Lettera da Washington


Certo questi sottomarini americani sono proprio potenti…non sono stati ancora costruiti e hanno già silurato un’alleanza che stava a galla da duecentoquaranta anni.

Che però per fortuna non è affondata. Da parte europea, sarebbe suicida lasciarla affondare. Da parte americana, il 21 settembre, nel suo primo discorso all’Assemblea Generale dell'ONU, Biden ha confermato l’impegno politico e la volontà degli Stati Uniti di seguire la via dell’alleanza, respingendo l’idea di camminare da soli. Interessante è il riferimento all’uso che si propone di fare di questa nuova iniezione di “leadership”: opporsi “alle nazioni forti che intendono dominare altre più deboli”, il che evidentemente punta il dito contro la Cina.

•••••

Prosegui, per favore, la lettera da Washington sull'alleanza tra Stati Uniti ed Europa, riprendendo subito dopo l'ultima frase riportata.

◆ Estratto dei dati:
•••••

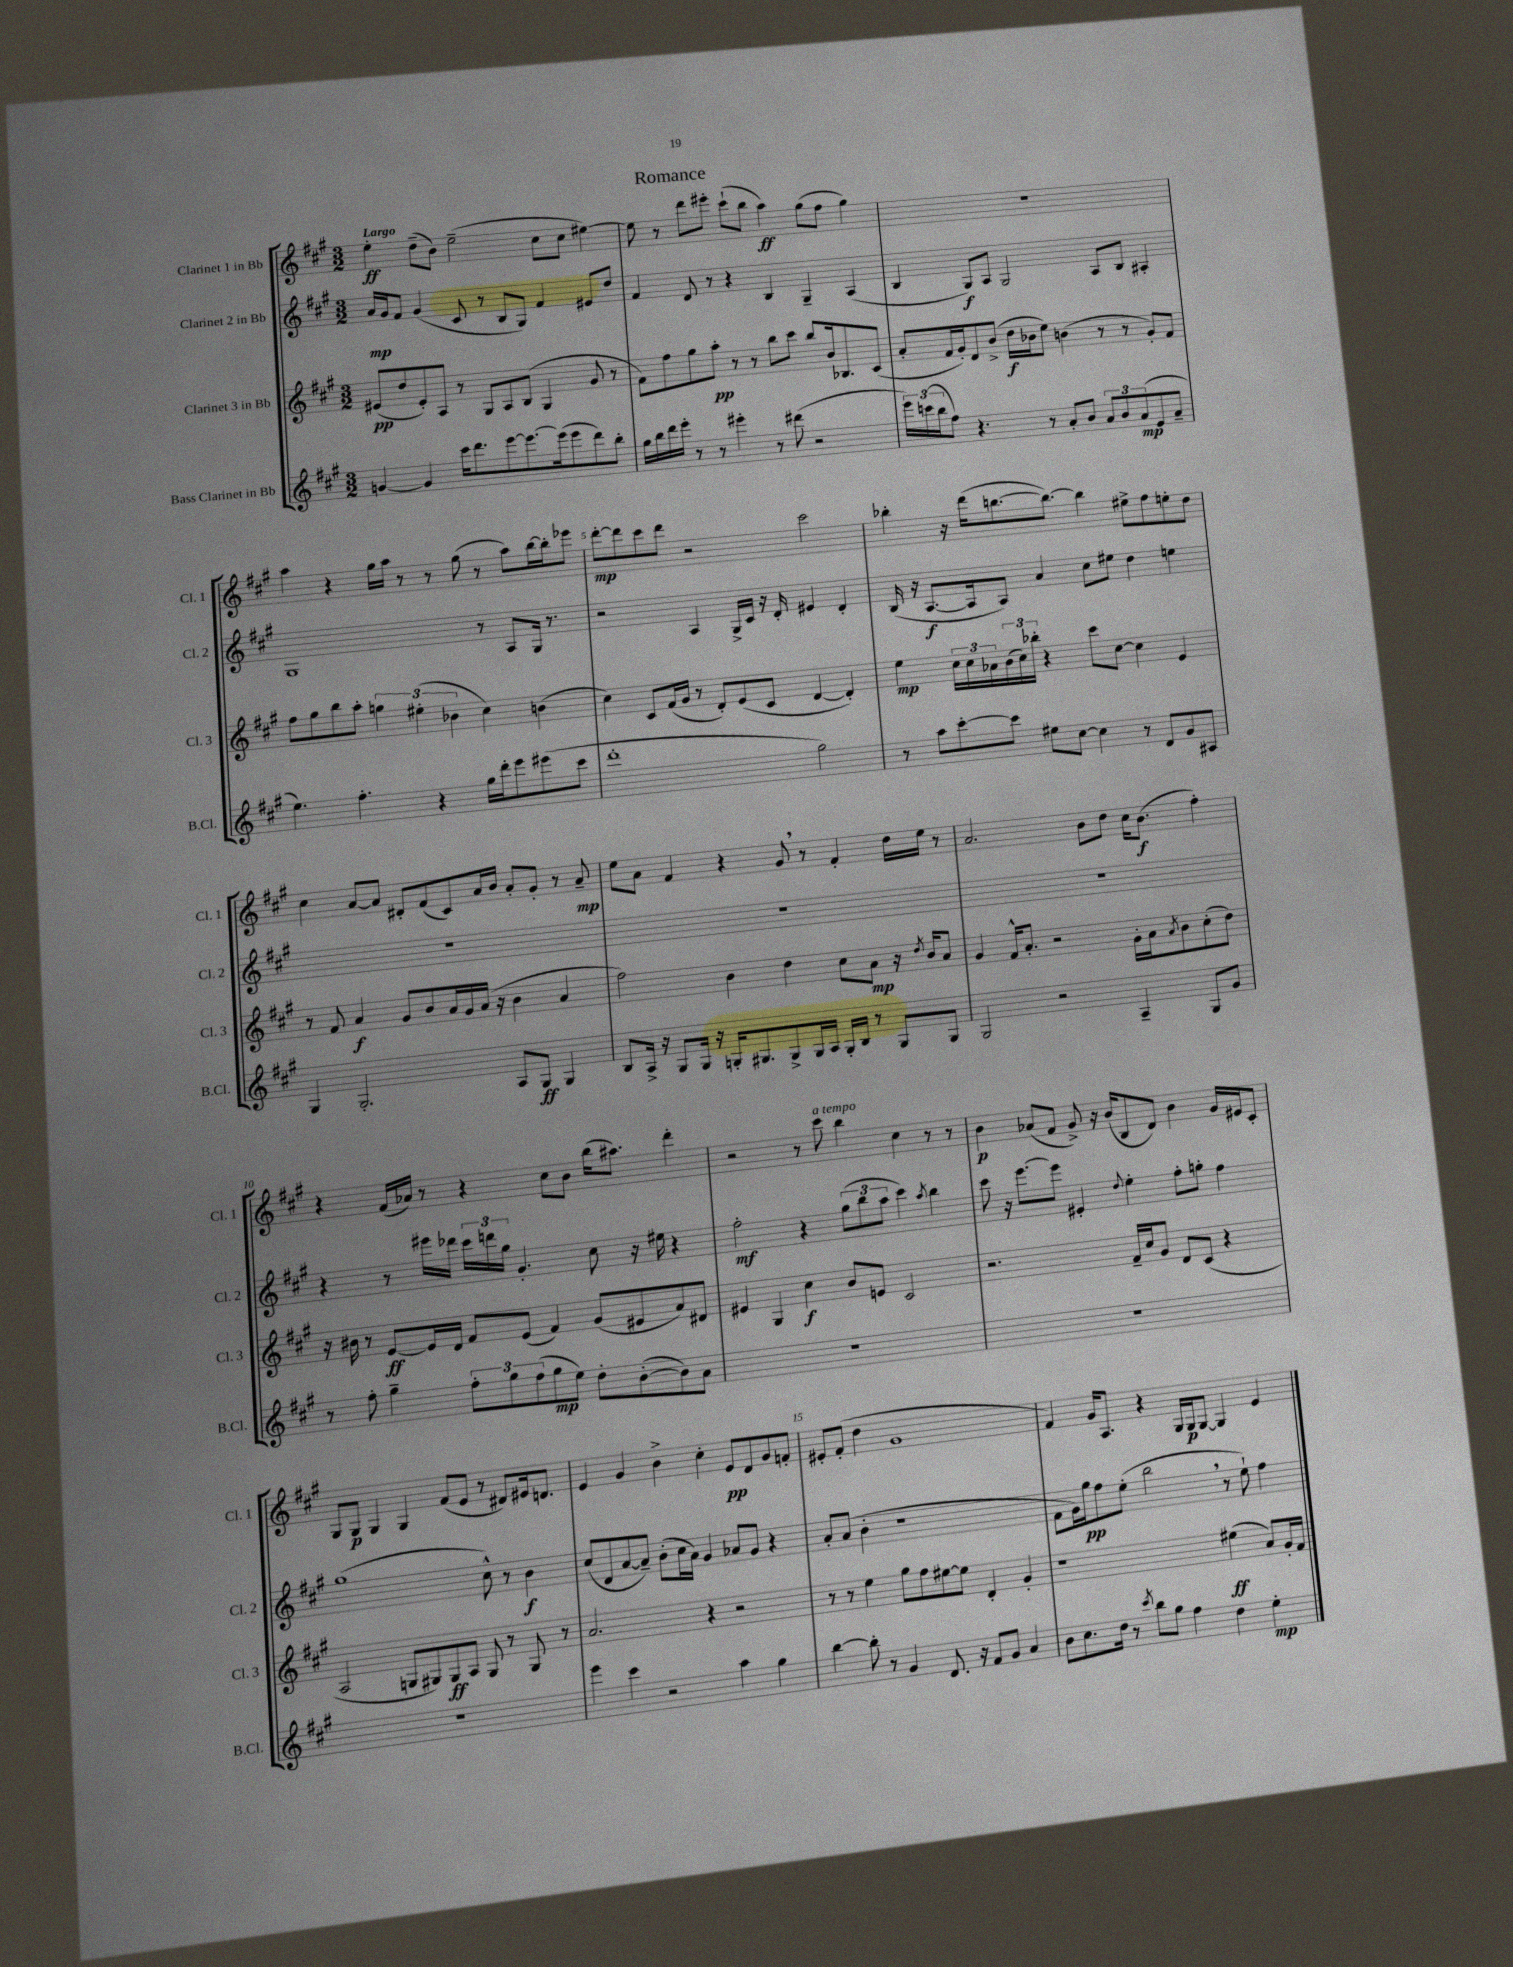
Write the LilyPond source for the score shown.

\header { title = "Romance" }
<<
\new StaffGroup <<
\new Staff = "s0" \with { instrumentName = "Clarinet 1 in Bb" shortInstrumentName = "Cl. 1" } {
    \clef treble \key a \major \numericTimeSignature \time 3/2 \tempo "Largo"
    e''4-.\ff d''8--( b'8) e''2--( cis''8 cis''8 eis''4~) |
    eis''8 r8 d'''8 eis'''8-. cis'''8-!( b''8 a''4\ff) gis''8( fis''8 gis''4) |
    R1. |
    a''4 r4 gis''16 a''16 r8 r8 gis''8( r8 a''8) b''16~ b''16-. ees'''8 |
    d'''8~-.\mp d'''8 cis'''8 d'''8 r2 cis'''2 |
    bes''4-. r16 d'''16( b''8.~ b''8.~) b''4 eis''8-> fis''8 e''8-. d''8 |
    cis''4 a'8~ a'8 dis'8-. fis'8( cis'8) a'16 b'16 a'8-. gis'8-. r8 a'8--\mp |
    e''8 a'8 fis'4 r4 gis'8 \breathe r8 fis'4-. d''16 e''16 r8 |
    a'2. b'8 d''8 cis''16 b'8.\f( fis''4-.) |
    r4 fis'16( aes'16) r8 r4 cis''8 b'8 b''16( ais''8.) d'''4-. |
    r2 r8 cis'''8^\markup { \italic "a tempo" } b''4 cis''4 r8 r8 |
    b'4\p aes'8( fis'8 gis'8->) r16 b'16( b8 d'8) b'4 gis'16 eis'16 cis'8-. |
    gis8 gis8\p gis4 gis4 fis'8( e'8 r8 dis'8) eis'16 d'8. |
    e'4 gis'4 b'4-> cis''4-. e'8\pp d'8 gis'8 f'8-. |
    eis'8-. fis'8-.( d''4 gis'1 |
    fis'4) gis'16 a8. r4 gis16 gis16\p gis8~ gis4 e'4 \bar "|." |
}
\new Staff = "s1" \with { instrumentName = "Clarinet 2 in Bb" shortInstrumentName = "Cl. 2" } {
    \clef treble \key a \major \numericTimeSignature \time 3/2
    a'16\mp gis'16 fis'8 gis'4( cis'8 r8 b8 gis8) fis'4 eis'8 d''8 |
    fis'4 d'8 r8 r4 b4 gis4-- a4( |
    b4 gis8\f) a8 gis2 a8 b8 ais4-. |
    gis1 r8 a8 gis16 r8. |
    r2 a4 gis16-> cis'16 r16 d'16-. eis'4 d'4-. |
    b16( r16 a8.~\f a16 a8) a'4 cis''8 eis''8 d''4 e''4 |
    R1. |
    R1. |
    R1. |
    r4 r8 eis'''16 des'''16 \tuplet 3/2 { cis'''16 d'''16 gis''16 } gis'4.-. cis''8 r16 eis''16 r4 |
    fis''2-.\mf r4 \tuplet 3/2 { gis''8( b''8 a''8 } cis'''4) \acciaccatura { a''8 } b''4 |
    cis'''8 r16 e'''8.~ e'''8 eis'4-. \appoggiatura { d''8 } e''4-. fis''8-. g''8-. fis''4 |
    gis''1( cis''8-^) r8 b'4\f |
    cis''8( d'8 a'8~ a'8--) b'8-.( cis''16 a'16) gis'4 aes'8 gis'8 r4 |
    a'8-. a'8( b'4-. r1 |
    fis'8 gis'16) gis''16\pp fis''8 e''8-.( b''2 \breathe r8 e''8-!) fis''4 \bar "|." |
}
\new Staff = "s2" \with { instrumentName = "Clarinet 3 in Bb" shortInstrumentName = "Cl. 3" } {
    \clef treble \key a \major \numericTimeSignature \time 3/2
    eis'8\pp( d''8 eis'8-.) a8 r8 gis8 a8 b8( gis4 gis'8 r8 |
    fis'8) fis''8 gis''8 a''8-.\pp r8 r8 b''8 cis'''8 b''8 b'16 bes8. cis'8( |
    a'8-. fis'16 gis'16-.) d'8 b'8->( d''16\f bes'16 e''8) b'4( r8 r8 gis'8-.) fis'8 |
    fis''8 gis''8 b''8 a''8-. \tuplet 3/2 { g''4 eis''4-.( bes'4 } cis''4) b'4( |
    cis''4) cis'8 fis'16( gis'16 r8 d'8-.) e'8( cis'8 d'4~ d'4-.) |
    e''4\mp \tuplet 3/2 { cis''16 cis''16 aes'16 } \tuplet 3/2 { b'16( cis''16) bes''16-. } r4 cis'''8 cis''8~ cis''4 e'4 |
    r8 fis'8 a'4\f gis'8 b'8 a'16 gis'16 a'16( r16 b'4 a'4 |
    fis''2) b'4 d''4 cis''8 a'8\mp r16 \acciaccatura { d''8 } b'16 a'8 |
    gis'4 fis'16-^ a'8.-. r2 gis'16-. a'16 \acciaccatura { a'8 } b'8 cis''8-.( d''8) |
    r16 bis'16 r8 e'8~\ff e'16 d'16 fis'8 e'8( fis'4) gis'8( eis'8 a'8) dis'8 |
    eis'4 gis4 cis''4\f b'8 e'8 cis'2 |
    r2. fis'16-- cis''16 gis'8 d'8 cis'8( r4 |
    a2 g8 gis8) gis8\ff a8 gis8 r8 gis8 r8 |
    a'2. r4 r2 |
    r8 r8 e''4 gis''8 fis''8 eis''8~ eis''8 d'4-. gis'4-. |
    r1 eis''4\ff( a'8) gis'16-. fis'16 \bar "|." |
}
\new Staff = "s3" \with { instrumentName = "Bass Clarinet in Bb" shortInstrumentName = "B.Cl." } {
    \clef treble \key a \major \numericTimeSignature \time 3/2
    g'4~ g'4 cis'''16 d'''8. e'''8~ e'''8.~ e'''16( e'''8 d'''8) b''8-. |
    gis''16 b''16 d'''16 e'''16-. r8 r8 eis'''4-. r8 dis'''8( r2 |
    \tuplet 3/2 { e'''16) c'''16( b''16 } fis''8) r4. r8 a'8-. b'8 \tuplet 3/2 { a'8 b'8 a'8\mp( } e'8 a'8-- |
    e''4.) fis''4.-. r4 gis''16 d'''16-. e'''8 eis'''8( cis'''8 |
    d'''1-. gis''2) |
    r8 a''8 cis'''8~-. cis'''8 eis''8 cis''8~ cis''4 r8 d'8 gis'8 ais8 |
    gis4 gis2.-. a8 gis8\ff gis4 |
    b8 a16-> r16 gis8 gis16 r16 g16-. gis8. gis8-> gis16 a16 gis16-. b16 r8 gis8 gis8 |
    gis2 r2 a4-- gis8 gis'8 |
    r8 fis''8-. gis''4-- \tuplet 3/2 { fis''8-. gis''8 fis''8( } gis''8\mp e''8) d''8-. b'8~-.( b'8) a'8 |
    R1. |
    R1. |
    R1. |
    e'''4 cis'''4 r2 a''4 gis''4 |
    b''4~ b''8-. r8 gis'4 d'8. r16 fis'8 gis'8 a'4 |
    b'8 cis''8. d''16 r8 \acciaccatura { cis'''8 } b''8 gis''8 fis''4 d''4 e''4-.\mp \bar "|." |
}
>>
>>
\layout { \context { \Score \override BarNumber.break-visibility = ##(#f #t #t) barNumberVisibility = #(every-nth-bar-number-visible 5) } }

•••••

◆ La risposta:
Questo sembra riassumere il senso della “dottrina Biden”, che peraltro non rappresenta un’assoluta novità; a cominciare dalla dottrina Monroe (1823), che era un'intimazione agli europei a tenersi alla larga dal continente americano. Il contributo di Monroe vive ancora ed è stato declinato nel tempo in molti modi, a partire dal corollario di Theodore Roosevelt (1904): “…quindi saranno solo gli Stati Uniti a intervenire nelle Americhe quando occorre tutelare eventuali diritti violati” (1904).

Non è senza interesse scorrere la lista delle dottrine presidenziali americane dell’era moderna, da cui risalta prima l’espansione e poi la contrazione dell’ombra degli USA su nemici e amici, a partire da Truman (1947: l’America fornirà assistenza a tutte le nazioni minacciate da forze autoritarie interne o esterne, cioè la guerra fredda), fino a Obama (2008: “Ci asterremo da conflitti che non hanno prospettiva di successo”) - ripresa in sequenza bipartisan da Trump e Biden.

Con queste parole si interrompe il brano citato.